«Estos beneficios se observaron en mujeres que habían usado terapia hormonal de manera constante y habían estado en la menopausia durante al menos cinco años», dijo el Dr. Hugh S. Taylor, profesor asociado de la División de Endocrinología Reproductiva e Infertilidad del Departamento de Obstetricia, Ginecología & Ciencias Reproductivas de la Facultad de Medicina de Yale.

«No creemos que la terapia hormonal haga que las arrugas se derritan una vez que ya están allí, pero los resultados de nuestro estudio muestran que la terapia hormonal puede prevenirlas. La terapia hormonal hace que las arrugas sean menos severas y mantiene la piel más elástica», agregó Taylor.

Taylor y sus coautores compararon a 11 mujeres que no habían usado terapia hormonal con nueve usuarias de terapia hormonal a largo plazo. Los datos demográficos, como la edad, la raza, la exposición al sol, el uso de protector solar, el consumo de tabaco y el tipo de piel, fueron similares. Los investigadores realizaron evaluaciones visuales de la gravedad de las arrugas en 11 ubicaciones faciales. Un cirujano plástico sin conocimiento de qué mujeres estaban usando terapia hormonal calificó el número y la gravedad de las arrugas usando una escala de Lemperle. El equipo también midió la elasticidad de la piel con un durómetro.

Encontraron que la rigidez disminuyó significativamente en los usuarios de terapia hormonal en comparación con los no usuarios tanto en la mejilla (1.1 vs. 2.7) como en la frente (20 vs.29). Los puntajes promedio de arrugas fueron más bajos en los usuarios de hormonas que en los usuarios no hormonales (1,5 vs.2,2) en la escala de Lemperle.

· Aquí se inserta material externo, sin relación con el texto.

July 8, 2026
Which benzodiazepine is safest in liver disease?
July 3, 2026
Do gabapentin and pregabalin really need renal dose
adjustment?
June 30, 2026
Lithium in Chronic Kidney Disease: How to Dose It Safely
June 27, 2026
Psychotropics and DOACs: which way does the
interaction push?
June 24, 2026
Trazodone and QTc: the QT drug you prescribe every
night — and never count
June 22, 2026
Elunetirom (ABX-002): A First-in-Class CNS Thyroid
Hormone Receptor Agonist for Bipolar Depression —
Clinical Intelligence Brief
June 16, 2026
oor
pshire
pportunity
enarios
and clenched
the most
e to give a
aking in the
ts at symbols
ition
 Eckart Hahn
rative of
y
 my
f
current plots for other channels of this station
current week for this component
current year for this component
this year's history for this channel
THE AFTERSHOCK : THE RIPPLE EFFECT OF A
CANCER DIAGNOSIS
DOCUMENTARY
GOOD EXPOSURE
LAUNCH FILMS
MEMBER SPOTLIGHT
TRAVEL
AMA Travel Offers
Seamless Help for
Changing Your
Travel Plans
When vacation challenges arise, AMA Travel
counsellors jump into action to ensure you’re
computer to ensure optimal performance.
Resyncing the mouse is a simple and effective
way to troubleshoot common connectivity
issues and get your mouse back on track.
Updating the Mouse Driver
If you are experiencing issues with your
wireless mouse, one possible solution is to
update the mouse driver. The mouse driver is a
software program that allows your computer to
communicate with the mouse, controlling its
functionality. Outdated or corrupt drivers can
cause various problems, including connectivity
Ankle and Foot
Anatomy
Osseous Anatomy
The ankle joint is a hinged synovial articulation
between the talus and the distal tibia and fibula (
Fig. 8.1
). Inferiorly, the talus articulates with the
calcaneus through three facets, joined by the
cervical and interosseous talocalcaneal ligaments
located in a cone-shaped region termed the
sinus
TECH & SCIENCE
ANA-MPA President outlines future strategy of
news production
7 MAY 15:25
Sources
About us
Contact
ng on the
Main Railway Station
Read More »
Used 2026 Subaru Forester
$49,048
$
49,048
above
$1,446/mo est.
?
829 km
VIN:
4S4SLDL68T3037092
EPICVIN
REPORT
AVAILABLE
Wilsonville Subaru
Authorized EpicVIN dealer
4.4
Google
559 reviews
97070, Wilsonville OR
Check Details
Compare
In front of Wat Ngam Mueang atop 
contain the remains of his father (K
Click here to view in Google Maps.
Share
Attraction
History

Taylor dijo que lo que está sucediendo en la piel puede ser un reflejo del funcionamiento de otros órganos, como el corazón y los huesos, que también podrían beneficiarse de la terapia con estrógenos. Los resultados sugieren que la terapia hormonal mantiene la piel más joven y saludable y puede tener beneficios cosméticos si se inicia temprano. Las hormonas parecen mantener la piel sana, pero no pueden revertir el daño presente en la piel.

Taylor y su equipo planean replicar los hallazgos en un estudio prospectivo aleatorizado de seguimiento más amplio.

Los coautores incluyeron a Erin F. Wolff, M. D. y Deepak Narayan, M. D.

Cita: Fertilidad y esterilidad, Vol. 84, No. 2, 285 a 288 (agosto de 2005).